Task requirements.
**1.** Reproduce the stretch of the SQLite discussion that begins at "Indeed, many people" and stops after "in serialized mode).", changing "serialized" to "single-threaded".
**2.** Answer these questions about the SQLite discussion, one line each:
(a) What does the SQLite discussion suggest having one of for each registered user?
(b) How many simultaneous users per instance does it say the sharding approach can handle?
(c) What level of security does it attribute to serialized mode?

Extract provided.
····················
Another advantage of SQLite… simple sharding. Instead of one huge database for all data in your app, consider having one SQLite database per registered user. It’s easy. It’s just another file. And you get a whole lot of instant, extra security that way.
My bad. I was always under the impression SQLite’s recommendation is to use server side solutions such as MySQL, PostgreSQL or Oracle in architectures that require high concurrency.
Didn’t know about WAL mode. Will definitely look into that a bit more. I’m a huge SQLite fan and haven’t had a single issue with it in years of production use. But I can say the same about MySQL where I used it server side.
I suppose that unless you need to do transactions concurrently that exceeds thousands per second SQLite will be sufficient? I have no idea how far SQLite can be pushed and with sharding it is probably scalable…
I’m speaking under correction… But won’t you also have more fine grained control over user permissions with MySQL (e.g. Limiting access to selected tables on a user level). All this could probably be avoided anyway by clever design with SQLite.
If you are or have a DBA and are designing for a “high volume” application, yes, by all means, sink the extra effort into Oracle, MySQL, etc. I’d just say that there are a lot of applications that could actually benefit by “scaling down”, and that you’d be surprised how well SQLite can perform as part of a Xojo web app. The sharding approach, for example, can yield some very nice, easy to deploy, easy to maintain designs that can handle hundreds of simultaneous users per instance, no sweat.
Indeed, many people underestimate Sqlite, especially since the WAL mode.
I think it is well suited for web use. Especially since it is both fast and serialized (the highest level of security. Servers databases are generally quite slow in serialized mode).
····················
Source information.
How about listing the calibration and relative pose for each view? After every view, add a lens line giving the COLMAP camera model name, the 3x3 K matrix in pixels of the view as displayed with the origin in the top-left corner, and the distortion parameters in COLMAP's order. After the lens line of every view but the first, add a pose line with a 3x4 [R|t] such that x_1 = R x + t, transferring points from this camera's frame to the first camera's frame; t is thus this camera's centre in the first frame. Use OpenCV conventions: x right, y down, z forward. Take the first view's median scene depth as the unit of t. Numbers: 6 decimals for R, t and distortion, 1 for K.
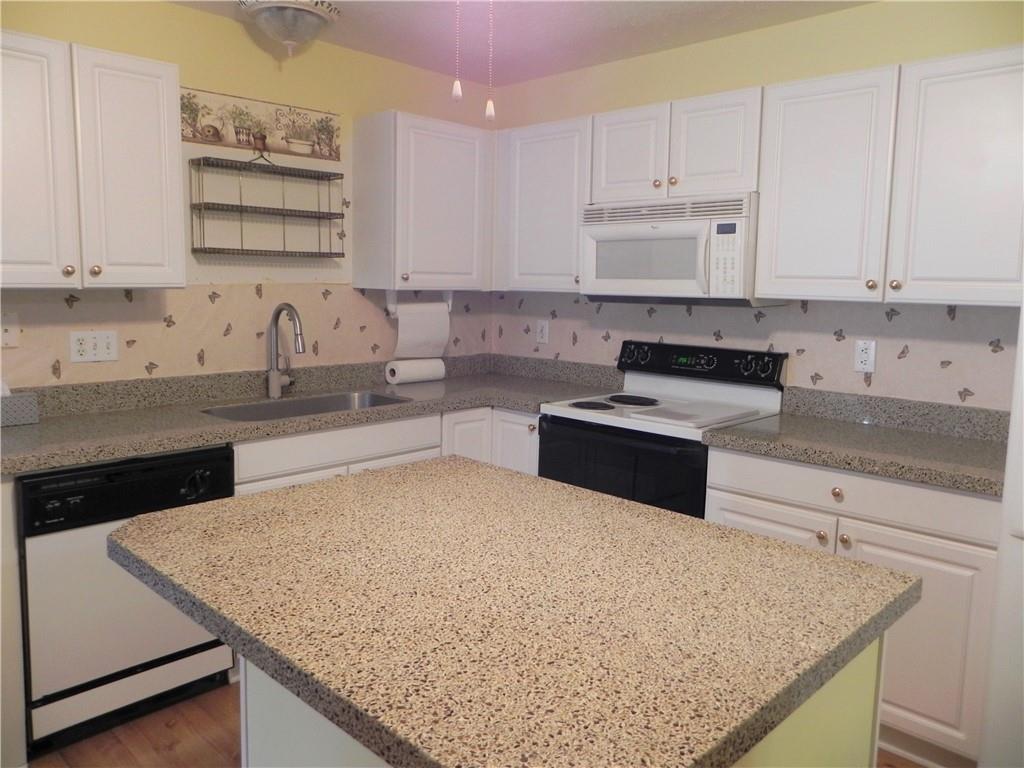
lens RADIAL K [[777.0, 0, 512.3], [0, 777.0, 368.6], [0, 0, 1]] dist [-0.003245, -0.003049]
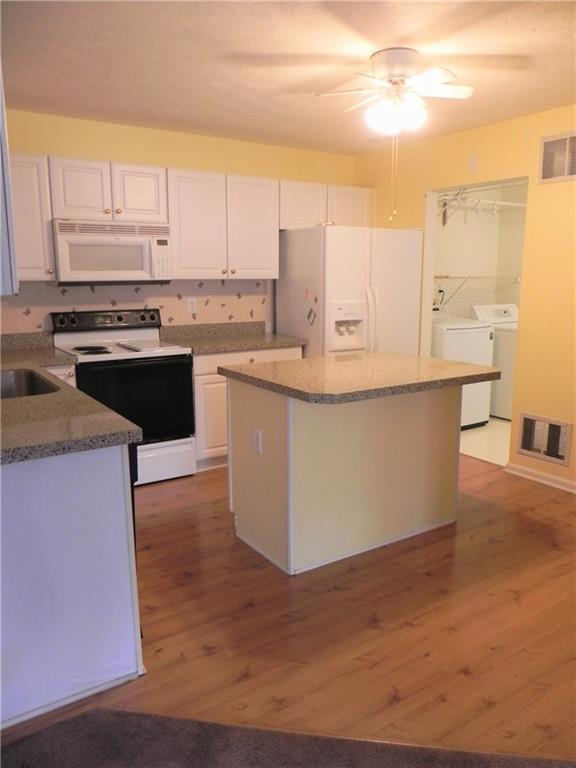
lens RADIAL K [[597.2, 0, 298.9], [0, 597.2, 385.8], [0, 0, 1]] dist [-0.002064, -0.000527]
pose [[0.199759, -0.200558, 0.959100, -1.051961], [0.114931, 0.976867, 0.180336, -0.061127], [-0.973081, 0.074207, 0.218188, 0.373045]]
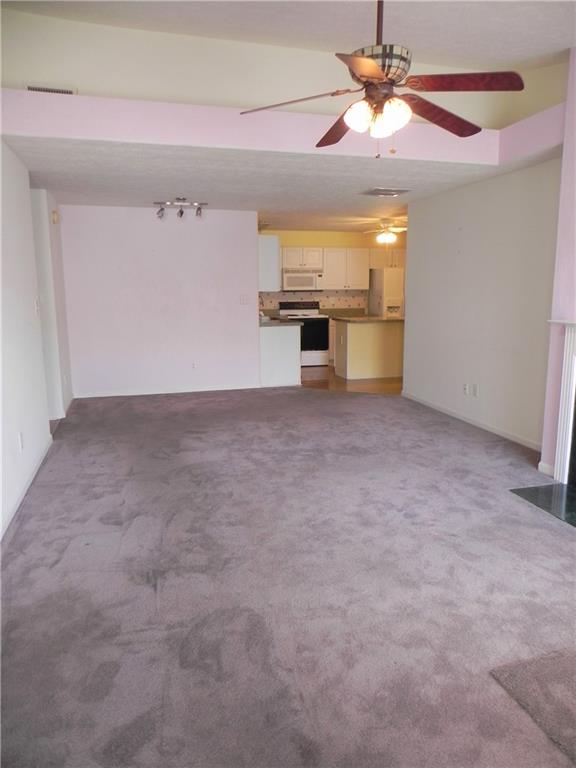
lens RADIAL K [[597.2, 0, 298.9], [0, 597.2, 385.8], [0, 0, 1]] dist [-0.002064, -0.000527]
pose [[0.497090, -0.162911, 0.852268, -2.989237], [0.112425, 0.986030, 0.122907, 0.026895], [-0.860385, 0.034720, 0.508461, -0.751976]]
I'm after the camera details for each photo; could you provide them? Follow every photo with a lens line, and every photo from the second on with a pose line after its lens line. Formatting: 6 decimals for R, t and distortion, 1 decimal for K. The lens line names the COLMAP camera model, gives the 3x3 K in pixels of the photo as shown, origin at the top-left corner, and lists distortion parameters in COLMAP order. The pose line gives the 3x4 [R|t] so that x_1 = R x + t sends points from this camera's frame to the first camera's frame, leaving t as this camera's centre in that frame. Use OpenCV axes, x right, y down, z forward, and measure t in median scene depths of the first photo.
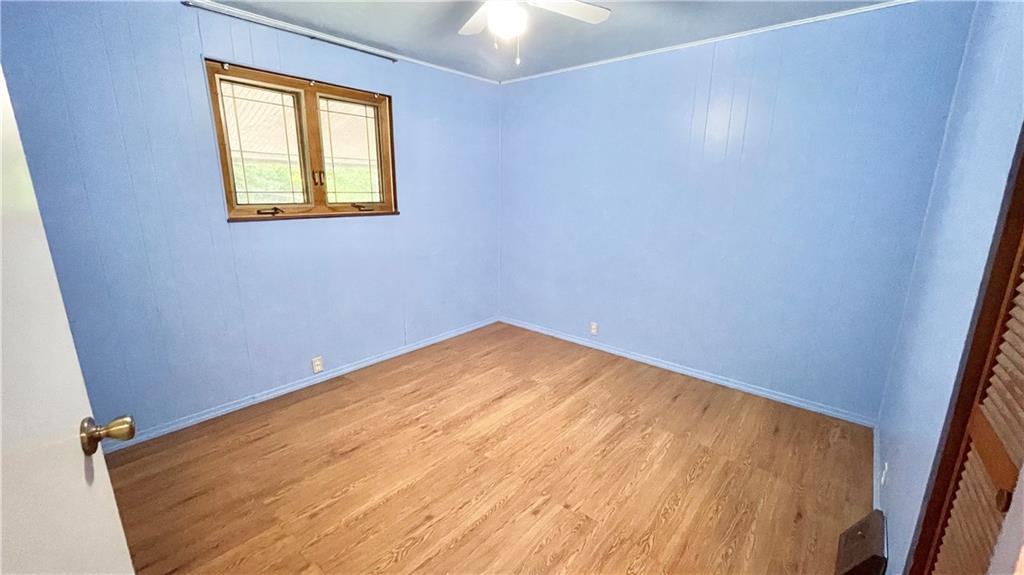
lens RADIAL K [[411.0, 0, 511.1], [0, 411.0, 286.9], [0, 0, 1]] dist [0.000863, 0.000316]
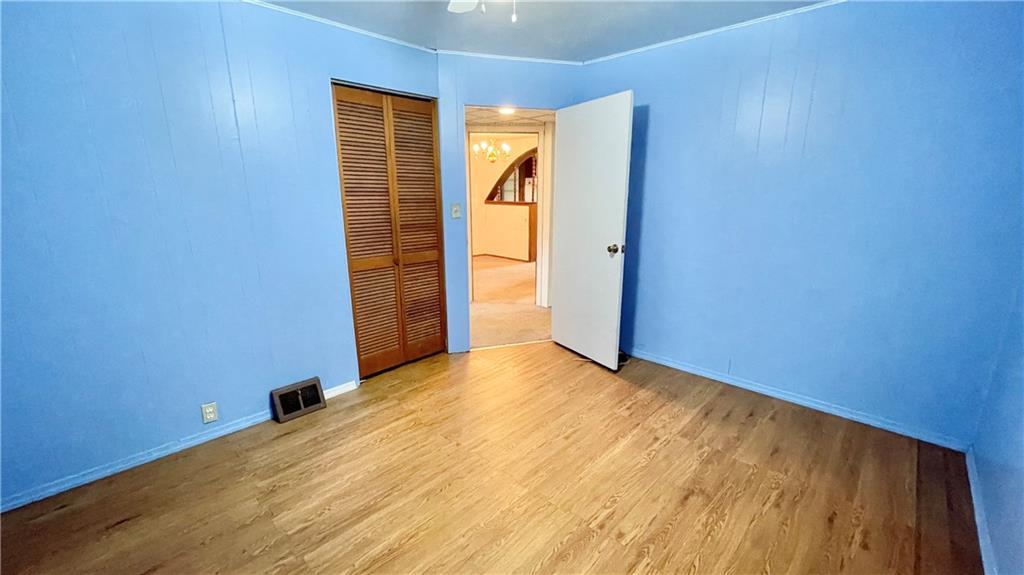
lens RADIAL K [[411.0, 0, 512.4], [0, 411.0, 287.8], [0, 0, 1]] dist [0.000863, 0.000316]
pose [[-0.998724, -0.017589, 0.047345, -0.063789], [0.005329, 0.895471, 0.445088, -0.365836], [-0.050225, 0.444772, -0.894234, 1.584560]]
····················
Task answers.
**1.**
Indeed, many people underestimate Sqlite, especially since the WAL mode.
I think it is well suited for web use. Especially since it is both fast and single-threaded (the highest level of security. Servers databases are generally quite slow in single-threaded mode).

**2.**
(a) One SQLite database
(b) Hundreds
(c) The highest level of security